To do this, they first isolated plasma from rat blood and fabricated plasma gel using a special heating machine. They then surgically removed the parathyroid gland from five groups of animals (PTX groups) to mimic hypoparathyroidism, and performed a sham operation, or placebo surgery, in another group used as controls.
Each PTX group received either normal TSMCs alone (cTMSC); TSMCs together with plasma gel (cTMSC-PG); TSMCs differentiated into parathyroid cells alone (dTMSC); or dTMSCs together with plasma gel (dTMSC-PG). These cells were administered by an injection into the muscle of the animal’s dorsum. One PTX group received only plasma gel.
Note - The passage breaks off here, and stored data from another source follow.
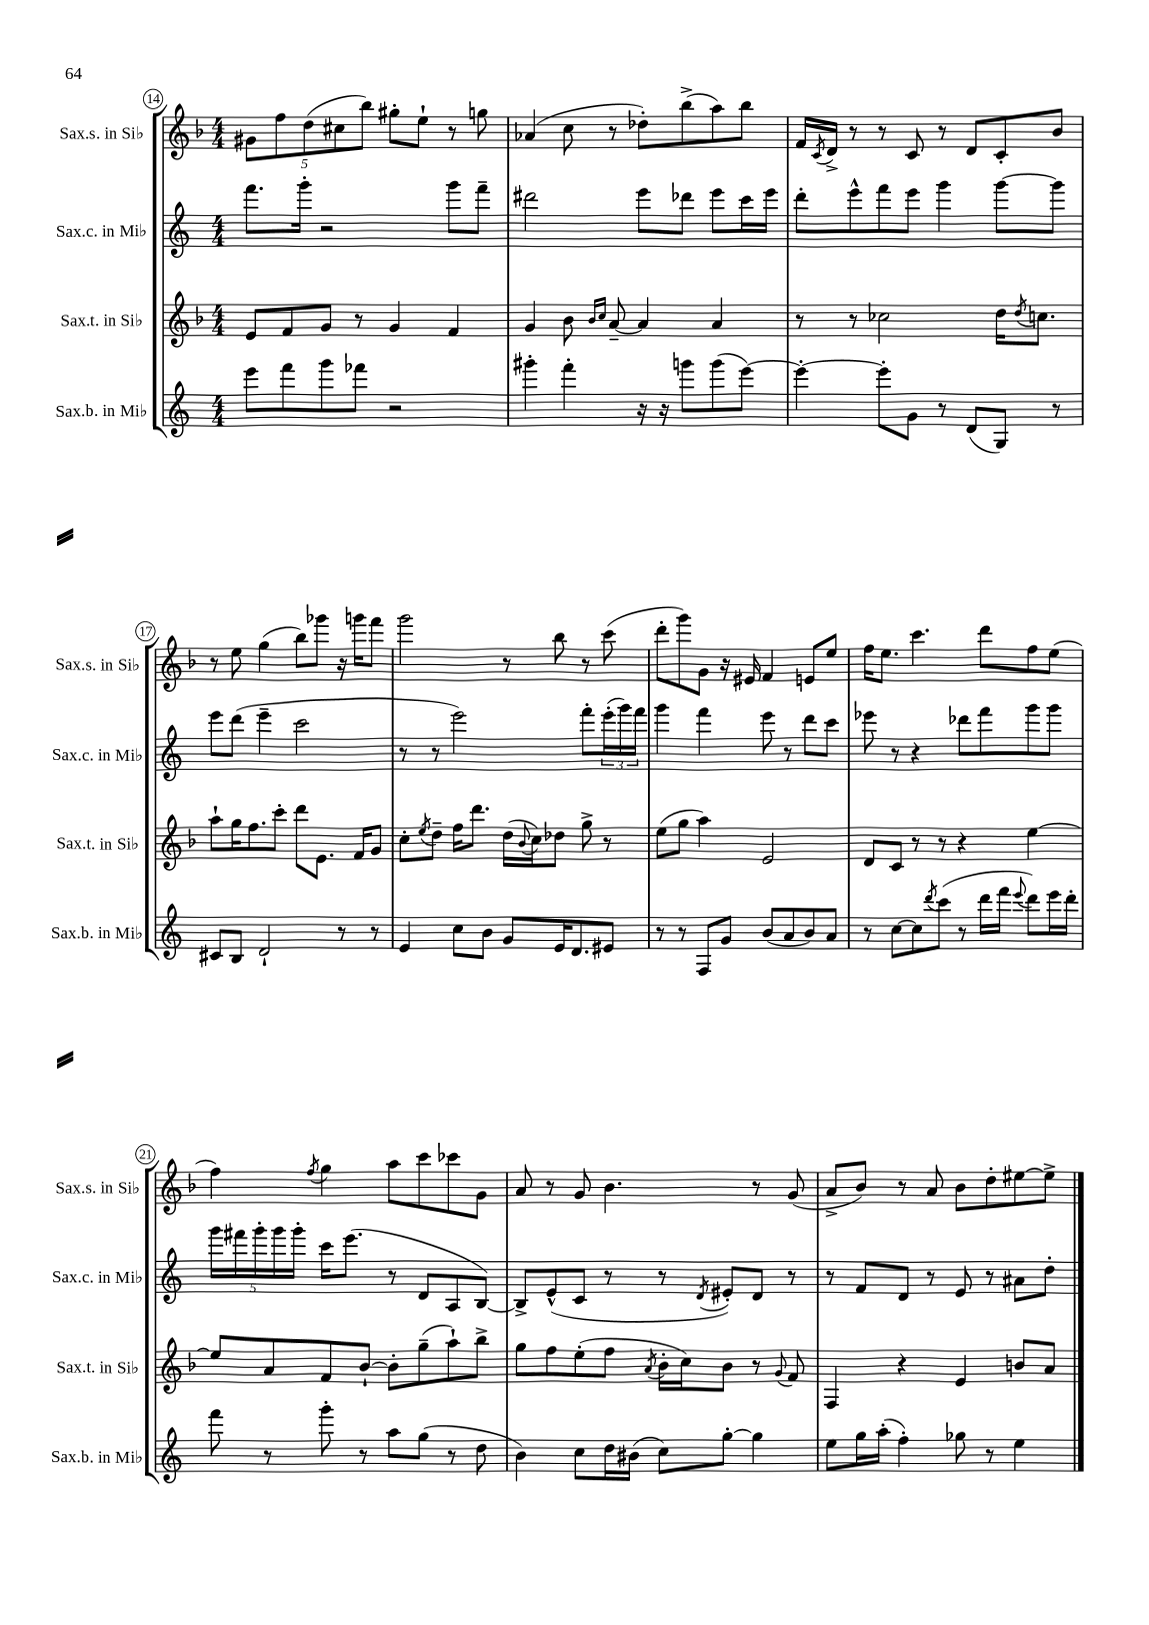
<<
\new StaffGroup <<
\new Staff = "s0" \with { instrumentName = "Sax.s. in Sib" shortInstrumentName = "Sax.s. in Sib" } {
    \clef treble \key f \major \numericTimeSignature \time 4/4
    \tuplet 5/4 { gis'8 f''8 d''8( cis''8 bes''8) } gis''8-. e''8-! r8 g''8 |
    aes'4( c''8 r8 des''8-.) bes''8->( a''8) bes''8 |
    f'16 \acciaccatura { c'8 } d'16-> r8 r8 c'8 r8 d'8 c'8-. bes'8 |
    r8 e''8 g''4( bes''8) ges'''8 r16 g'''16 f'''8 |
    g'''2 r8 bes''8 r8 c'''8( |
    d'''8-. g'''8) g'8 r16 eis'16 f'4 e'8 e''8 |
    f''16 e''8. c'''4. d'''8 f''8 e''8( |
    f''4) \acciaccatura { f''8 } g''4 a''8 c'''8 ces'''8 g'8 |
    a'8 r8 g'8 bes'4. r8 g'8( |
    a'8-> bes'8) r8 a'8 bes'8 d''8-. eis''8~ eis''8-> \bar "|." |
}
\new Staff = "s1" \with { instrumentName = "Sax.c. in Mib" shortInstrumentName = "Sax.c. in Mib" } {
    \clef treble \key c \major \numericTimeSignature \time 4/4
    f'''8. g'''16-. r2 g'''8 f'''8-- |
    dis'''2 e'''8 des'''8 e'''8 c'''16 e'''16 |
    d'''8-. e'''8-^ f'''8 e'''8 g'''4 g'''8~ g'''8 |
    e'''8 d'''8( e'''4-- c'''2 |
    r8 r8 e'''2) f'''8-. \tuplet 3/2 { e'''16-.( g'''16) f'''16 } |
    g'''4 f'''4 e'''8 r8 d'''8 c'''8 |
    ees'''8 r8 r4 des'''8 f'''8 g'''8 g'''8 |
    \tuplet 5/4 { g'''16 fis'''16 g'''16-. g'''16 g'''16-. } c'''16 e'''8.( r8 d'8 a8 b8~) |
    b8-> e'8-^( c'8 r8 r8 \acciaccatura { d'8 } eis'8-.) d'8 r8 |
    r8 f'8 d'8 r8 e'8 r8 ais'8 d''8-. \bar "|." |
}
\new Staff = "s2" \with { instrumentName = "Sax.t. in Sib" shortInstrumentName = "Sax.t. in Sib" } {
    \clef treble \key f \major \numericTimeSignature \time 4/4
    e'8 f'8 g'8 r8 g'4 f'4 |
    g'4 bes'8 \grace { bes'16 c''16 } a'8~-- a'4 a'4 |
    r8 r8 ces''2 d''16 \acciaccatura { d''8 } c''8. |
    a''8-! g''16 f''8. c'''8-. d'''8 e'8. f'16 g'8 |
    c''8-. \acciaccatura { e''8 } d''8-- f''16 d'''8. d''16( \appoggiatura { bes'8 } c''16) des''8 g''8-> r8 |
    e''8( g''8 a''4) e'2 |
    d'8 c'8 r8 r8 r4 e''4~ |
    e''8 a'8 f'8 bes'8~-! bes'8-. g''8--( a''8-!) bes''8-> |
    g''8 f''8 e''8-.( f''8 \acciaccatura { a'8 } bes'16-. c''16) bes'8 r8 \appoggiatura { g'8 } f'8 |
    f4 r4 e'4 b'8 a'8 \bar "|." |
}
\new Staff = "s3" \with { instrumentName = "Sax.b. in Mib" shortInstrumentName = "Sax.b. in Mib" } {
    \clef treble \key c \major \numericTimeSignature \time 4/4
    e'''8 f'''8 g'''8 fes'''8 r2 |
    gis'''4-. f'''4-. r16 r16 g'''8 g'''8( e'''8~) |
    e'''4~-. e'''8-. g'8 r8 d'8( g8) r8 |
    cis'8 b8 d'2-! r8 r8 |
    e'4 c''8 b'8 g'8 e'16 d'8. eis'8 |
    r8 r8 f8 g'8 b'8( a'8 b'8) a'8 |
    r8 c''8~ c''8 \acciaccatura { d'''8 } c'''8( r8 d'''16 f'''16 \appoggiatura { e'''8 } d'''8) e'''16 d'''16-. |
    f'''8 r8 g'''8-. r8 a''8 g''8( r8 d''8 |
    b'4) c''8 d''16 bis'16( c''8) g''8~-. g''4 |
    e''8 g''16 a''16-.( f''4-.) ges''8 r8 e''4 \bar "|." |
}
>>
>>
\layout { \context { \Score currentBarNumber = #14 \override BarNumber.stencil = #(make-stencil-circler 0.1 0.3 ly:text-interface::print) } }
Intact PTH was detected 21 days after injection in the groups that received the plasma gel (cTMSC-PG and dTMSC-PG groups) but not in groups transplanted with TMSCs only (cTMSC and dTMSC groups), or with plasma gel only.
“These results indicated that intact PTH levels were restored only in the groups for which we used the plasma gel as the cell-delivery scaffold,” the authors wrote.
After examining the cTMSC-transplanted regions at the animal’s dorsum, researchers observed PTH and chromogranin A were both being expressed by cells. Chromogranin A induces and promotes the generation of secretory granules, and gives rise to small proteins that regulate the interactions between the nervous system and the endocrine system of certain cells.
These findings suggest that plasma gel is a solid scaffold material to deliver cells that produce and release PTH and could be considered as a potential treatment for hypoparathyroidism.
“The study results indicate that PG is human-applicable, easily injectable, and cell-friendly material. Administration of PTH-secreting tonsil-derived stem cells with plasma gel is a highly feasible treatment modality for treating hypoparathyroidism patients,” the authors concluded.